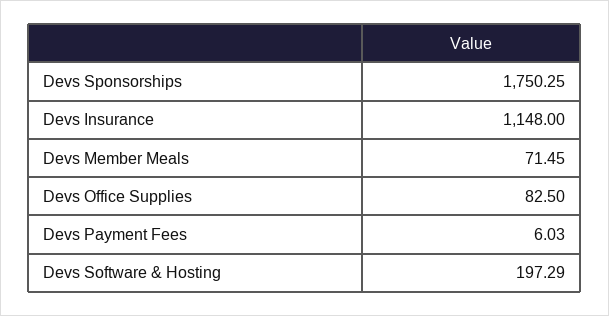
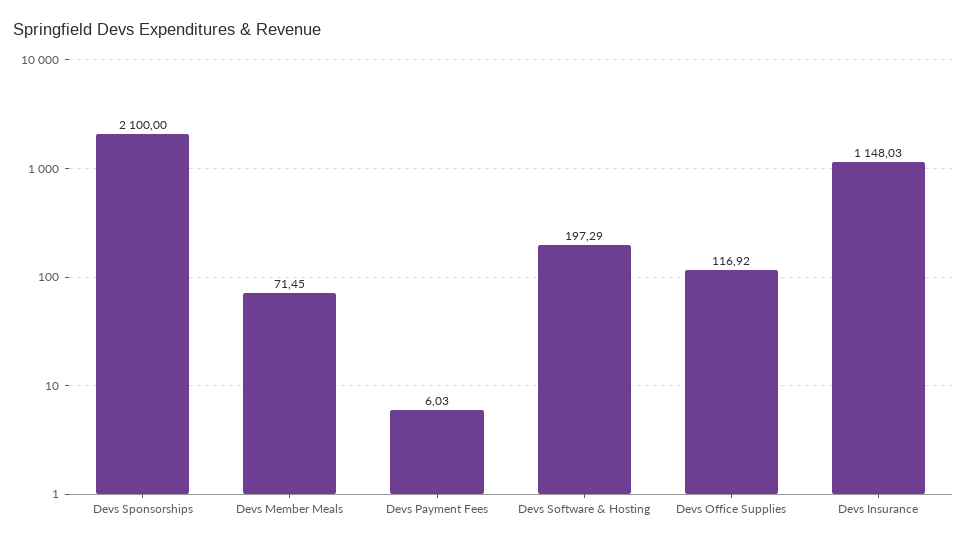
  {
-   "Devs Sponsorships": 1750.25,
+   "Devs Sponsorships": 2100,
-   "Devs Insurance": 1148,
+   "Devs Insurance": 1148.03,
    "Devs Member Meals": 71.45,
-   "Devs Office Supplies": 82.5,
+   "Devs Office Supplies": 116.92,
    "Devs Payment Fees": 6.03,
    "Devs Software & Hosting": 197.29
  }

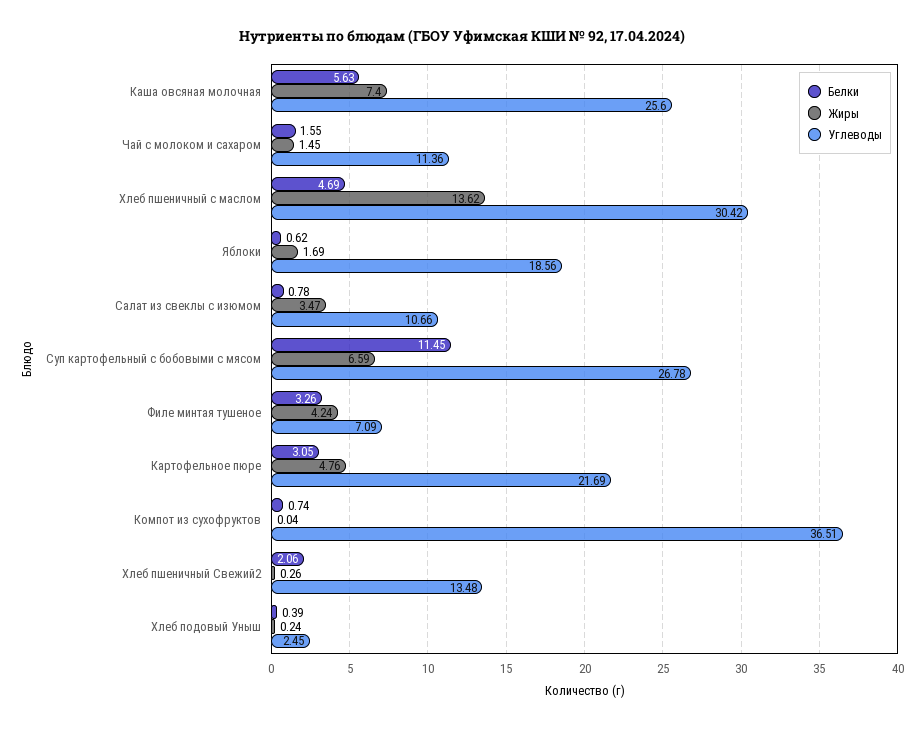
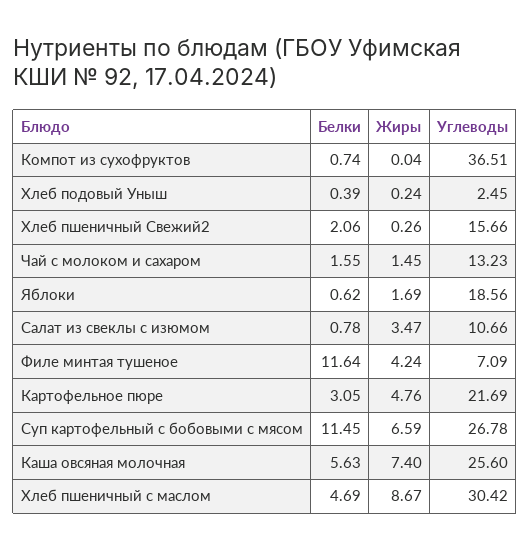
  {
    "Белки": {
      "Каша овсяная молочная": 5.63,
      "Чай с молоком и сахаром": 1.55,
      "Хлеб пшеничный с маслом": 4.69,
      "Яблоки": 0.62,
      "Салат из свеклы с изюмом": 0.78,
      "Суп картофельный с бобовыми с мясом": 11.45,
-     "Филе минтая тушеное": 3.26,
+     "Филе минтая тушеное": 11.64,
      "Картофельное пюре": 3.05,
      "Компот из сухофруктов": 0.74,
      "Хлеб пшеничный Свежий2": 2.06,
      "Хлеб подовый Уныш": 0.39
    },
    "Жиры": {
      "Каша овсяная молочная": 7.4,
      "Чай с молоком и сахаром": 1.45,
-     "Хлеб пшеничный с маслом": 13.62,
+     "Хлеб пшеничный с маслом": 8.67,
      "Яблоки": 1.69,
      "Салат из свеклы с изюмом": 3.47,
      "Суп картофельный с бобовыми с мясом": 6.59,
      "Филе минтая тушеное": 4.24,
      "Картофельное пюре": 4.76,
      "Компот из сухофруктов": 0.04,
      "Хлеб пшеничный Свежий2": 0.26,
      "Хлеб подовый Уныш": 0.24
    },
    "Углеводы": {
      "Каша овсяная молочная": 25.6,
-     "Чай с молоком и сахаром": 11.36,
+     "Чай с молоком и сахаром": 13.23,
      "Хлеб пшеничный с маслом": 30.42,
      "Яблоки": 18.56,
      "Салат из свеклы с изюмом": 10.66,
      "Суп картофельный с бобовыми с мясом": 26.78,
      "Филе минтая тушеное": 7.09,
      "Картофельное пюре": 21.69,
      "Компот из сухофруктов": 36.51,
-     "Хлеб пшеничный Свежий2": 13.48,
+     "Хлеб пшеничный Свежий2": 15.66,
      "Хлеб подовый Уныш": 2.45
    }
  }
:::
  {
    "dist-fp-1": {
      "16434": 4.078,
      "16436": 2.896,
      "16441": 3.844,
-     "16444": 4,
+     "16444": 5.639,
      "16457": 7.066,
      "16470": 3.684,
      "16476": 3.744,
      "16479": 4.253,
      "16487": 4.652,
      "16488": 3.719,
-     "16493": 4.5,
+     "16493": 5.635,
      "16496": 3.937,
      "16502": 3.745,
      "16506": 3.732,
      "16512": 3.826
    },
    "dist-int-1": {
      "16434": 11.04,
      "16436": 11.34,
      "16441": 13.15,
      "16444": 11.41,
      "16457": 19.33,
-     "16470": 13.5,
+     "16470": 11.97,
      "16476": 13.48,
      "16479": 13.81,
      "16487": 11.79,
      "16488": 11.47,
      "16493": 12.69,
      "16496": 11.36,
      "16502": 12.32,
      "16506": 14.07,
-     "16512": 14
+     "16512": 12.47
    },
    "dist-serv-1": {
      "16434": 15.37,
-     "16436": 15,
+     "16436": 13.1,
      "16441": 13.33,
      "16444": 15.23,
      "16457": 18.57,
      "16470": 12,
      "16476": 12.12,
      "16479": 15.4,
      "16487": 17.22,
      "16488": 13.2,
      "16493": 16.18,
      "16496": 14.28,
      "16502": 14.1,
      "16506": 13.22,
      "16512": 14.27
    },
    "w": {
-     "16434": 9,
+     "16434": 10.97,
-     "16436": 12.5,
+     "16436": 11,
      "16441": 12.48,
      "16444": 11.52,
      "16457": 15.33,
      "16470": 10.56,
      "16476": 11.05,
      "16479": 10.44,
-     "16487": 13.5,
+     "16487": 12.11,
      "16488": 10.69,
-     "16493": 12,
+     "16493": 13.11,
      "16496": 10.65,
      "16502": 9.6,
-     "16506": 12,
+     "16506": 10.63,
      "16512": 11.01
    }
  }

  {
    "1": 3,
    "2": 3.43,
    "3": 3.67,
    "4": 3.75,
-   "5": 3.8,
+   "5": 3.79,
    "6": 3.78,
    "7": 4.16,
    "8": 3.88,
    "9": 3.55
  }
:::
→ **Your assignment**:
Take from the listing above each line containing "Картофельное".

→ **Solution**:
      "Картофельное пюре": 3.05,
      "Картофельное пюре": 4.76,
      "Картофельное пюре": 21.69,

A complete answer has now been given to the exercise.